Valium

Valium

As an antianxiety drug, Librium was a great success. Three year later, in 1963, Valium appeared on the market. Not only the leading hitter in the benzodiazepine lineup, this drug also became one of the best selling of all pharmaceuticals ever! Valium (diazepam) extended its therapeutic uses beyond anxiety to insomnia, muscle spasms, acute alcohol withdrawal, and preoperative sedation, and, via injection, to control status epilepticus, a life-threatening condition in which seizures persist without letup for more than thirty minutes. For many of these conditions, it represented the first or second drug of choice.


The appearance of Valium and related benzodiazepines spelled the end of the decades-long reign of phenobarbital and its barbiturate cousins. In contrast to the barbiturates, Valium caused less drowsiness at normal therapeutic doses, thereby not impairing mental or physical function. More significantly, Valium has a wide interval between a safe therapeutic dose and the toxic consequences resulting from overdose.

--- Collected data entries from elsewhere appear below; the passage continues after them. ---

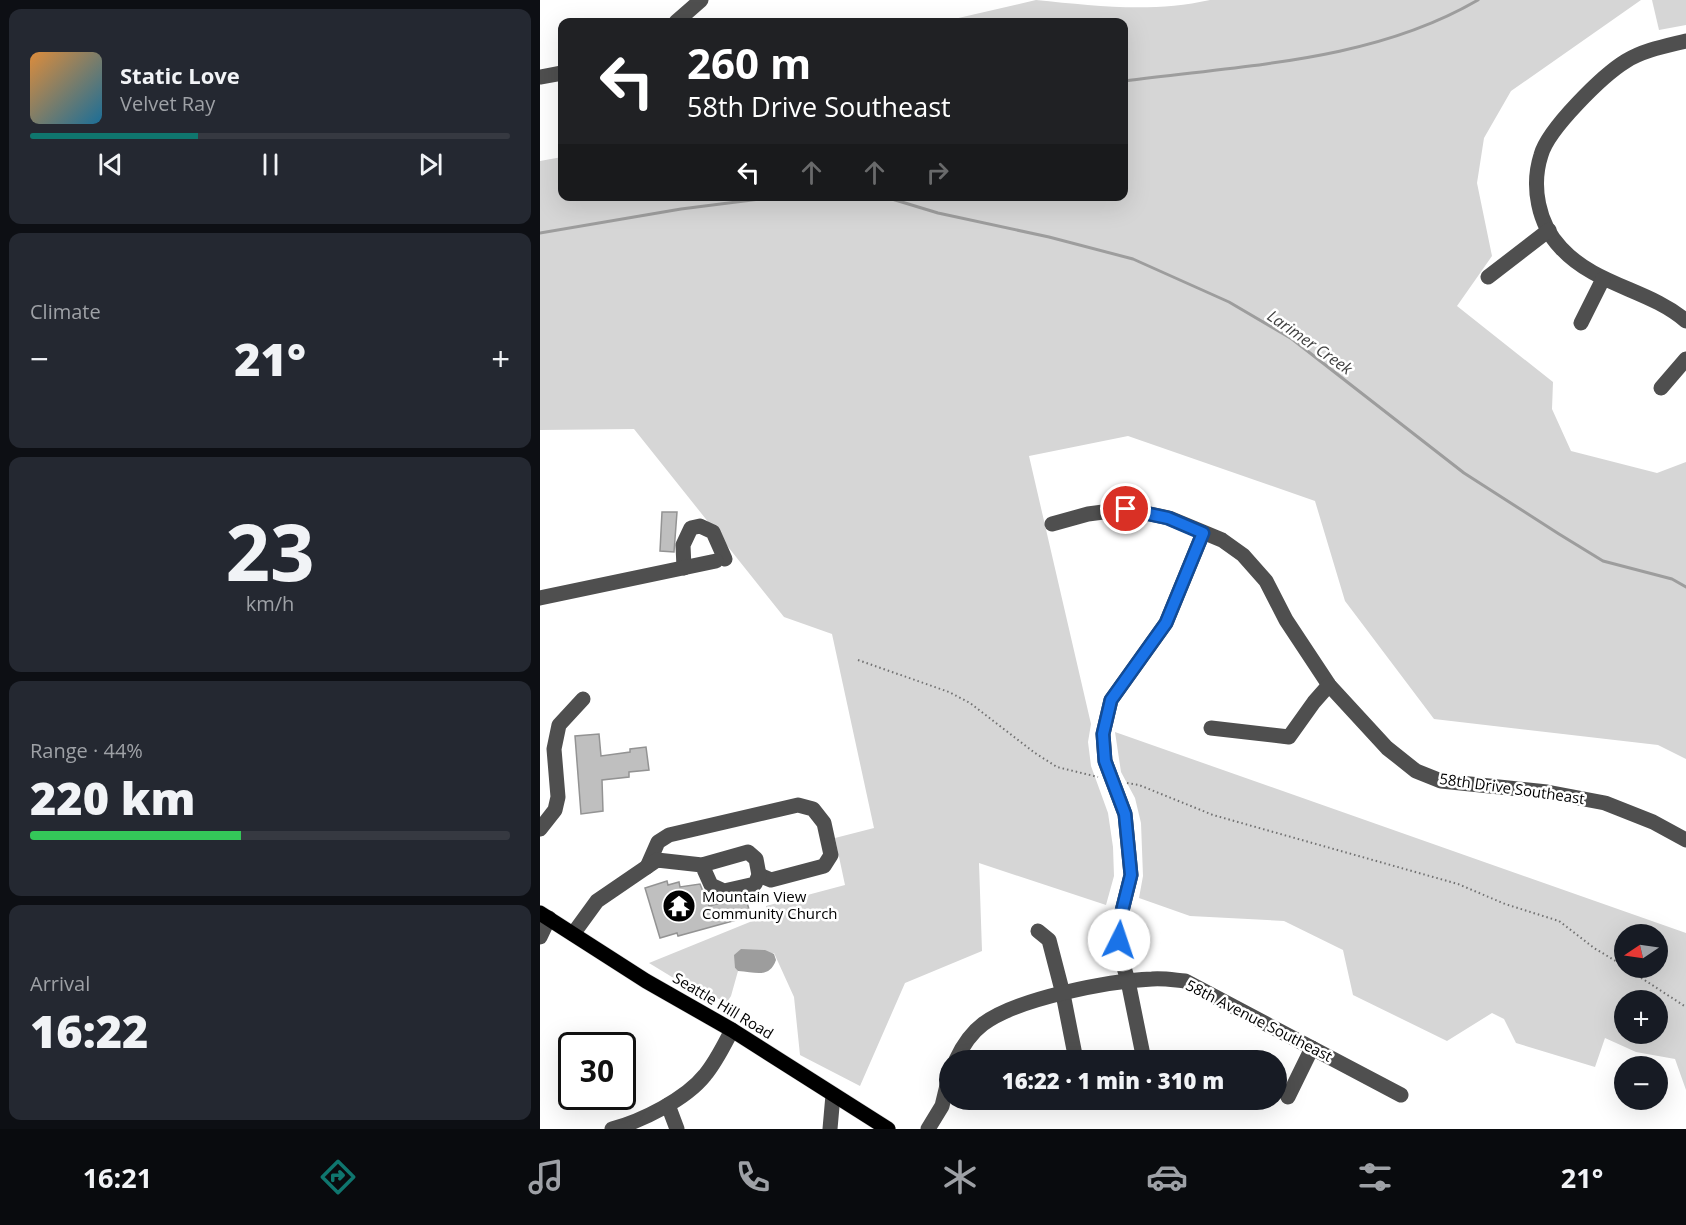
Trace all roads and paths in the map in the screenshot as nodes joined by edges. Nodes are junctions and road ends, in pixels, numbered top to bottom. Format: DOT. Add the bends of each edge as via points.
graph roads {
  1 [pos="700,0"];
  2 [pos="680,18"];
  3 [pos="1686,41"];
  4 [pos="558,74"];
  5 [pos="540,77"];
  6 [pos="1549,230"];
  7 [pos="1488,277"];
  8 [pos="1604,279"];
  9 [pos="1686,321"];
  10 [pos="1581,323"];
  11 [pos="1686,359"];
  12 [pos="1661,388"];
  13 [pos="1052,524"];
  14 [pos="1203,533"];
  15 [pos="684,568"];
  16 [pos="540,598"];
  17 [pos="858,660"];
  18 [pos="1329,685"];
  19 [pos="583,699"];
  20 [pos="1211,728"];
  21 [pos="1113,780"];
  22 [pos="540,829"];
  23 [pos="1686,840"];
  24 [pos="702,865"];
  25 [pos="647,867"];
  26 [pos="759,875"];
  27 [pos="544,916"];
  28 [pos="1038,931"];
  29 [pos="573,934"];
  30 [pos="540,937"];
  31 [pos="1614,960"];
  32 [pos="1642,978"];
  33 [pos="1128,981"];
  34 [pos="1063,994"];
  35 [pos="1686,1007"];
  36 [pos="732,1030"];
  37 [pos="1312,1048"];
  38 [pos="961,1050"];
  39 [pos="1074,1050"];
  40 [pos="1142,1050"];
  41 [pos="832,1095"];
  42 [pos="1401,1095"];
  43 [pos="1287,1098"];
  44 [pos="668,1104"];
  45 [pos="940,1110"];
  46 [pos="612,1129"];
  47 [pos="678,1129"];
  48 [pos="830,1129"];
  49 [pos="888,1129"];
  50 [pos="928,1129"];
  1 -- 2 [label="street"];
  3 -- 6 [label="street" via="1628,60 1607,74 1566,117 1541,153 1536,187 1542,218"];
  4 -- 5 [label="street"];
  6 -- 7 [label="street"];
  6 -- 8 [label="street" via="1560,248 1590,273"];
  8 -- 9 [label="street" via="1646,297"];
  8 -- 10 [label="street"];
  11 -- 12 [label="street"];
  13 -- 14 [label="street, 58th Drive Southeast" via="1126,509 1168,518"];
  14 -- 18 [label="street, 58th Drive Southeast" via="1222,540 1243,555 1266,580 1286,620"];
  14 -- 21 [label="street" via="1166,623 1111,700 1103,734 1105,761"];
  15 -- 15 [label="street" via="721,560 713,532 700,526 691,528 683,545"];
  15 -- 16 [label="street"];
  17 -- 21 [label="path" via="970,703 1057,767"];
  18 -- 20 [label="street" via="1289,737"];
  18 -- 23 [label="street, 58th Drive Southeast" via="1387,748 1416,771 1441,781 1547,792 1605,803"];
  19 -- 22 [label="street" via="559,725 554,749 558,797 555,810"];
  21 -- 31 [label="path" via="1140,785 1213,815 1458,884 1559,921"];
  21 -- 33 [label="street" via="1125,814 1131,875 1118,927"];
  24 -- 25 [label="street" via="657,860"];
  24 -- 26 [label="street" via="748,852 756,859"];
  24 -- 26 [label="street" via="711,885 724,891 755,884"];
  25 -- 26 [label="street" via="658,842 669,835 798,805 813,810 824,823 829,842 831,855 824,866 771,880"];
  25 -- 29 [label="street" via="597,901"];
  27 -- 29 [label="main road, Seattle Hill Road"];
  27 -- 30 [label="street"];
  28 -- 34 [label="street" via="1049,940"];
  29 -- 36 [label="main road, Seattle Hill Road"];
  32 -- 35 [label="path"];
  33 -- 34 [label="street, 58th Avenue Southeast"];
  33 -- 37 [label="street, 58th Avenue Southeast" via="1185,981"];
  33 -- 40 [label="street"];
  34 -- 38 [label="street, 58th Avenue Southeast" via="1017,1006 983,1024"];
  34 -- 39 [label="street"];
  36 -- 41 [label="main road, Seattle Hill Road"];
  36 -- 44 [label="street" via="705,1076"];
  37 -- 42 [label="street, 58th Avenue Southeast"];
  37 -- 43 [label="street"];
  41 -- 48 [label="street"];
  41 -- 49 [label="main road, Seattle Hill Road"];
  44 -- 46 [label="street"];
  44 -- 47 [label="street"];
  45 -- 50 [label="street"];
}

However, even safe drugs have limits. When taken in overdose—in sharp contrast to the barbiturates—the benzodiazepines very rarely cause death, except when taken in combination with large amounts of alcohol or other depressants. This was sadly the case for Heath Ledger (1979–2008), who played leading roles in the films Brokeback Mountain (2005) and The Dark Knight (2008). His death, just months before the release of the latter film, was ruled an accidental overdose caused by a lethal combination of several narcotics and benzodiazepines, including Valium and an antihistamine.


The relative safety of Valium led to a false sense of security that it could be used without risk. Not surprisingly, when doses escalated over extended periods, dependence developed. However, we now know that when Valium and related drugs are used at the normal doses for a period of more than six weeks, dependence still develops. If the drug is abruptly withdrawn or the dosage precipitously reduced, such withdrawal symptoms as extreme anxiety and panic attacks may occur. These generally appear within 24–48 hours of the last dose and may persist, with reduced intensity, for up to a year. So-called benzodiazepine withdrawal syndrome is particularly intense for users quitting Xanax.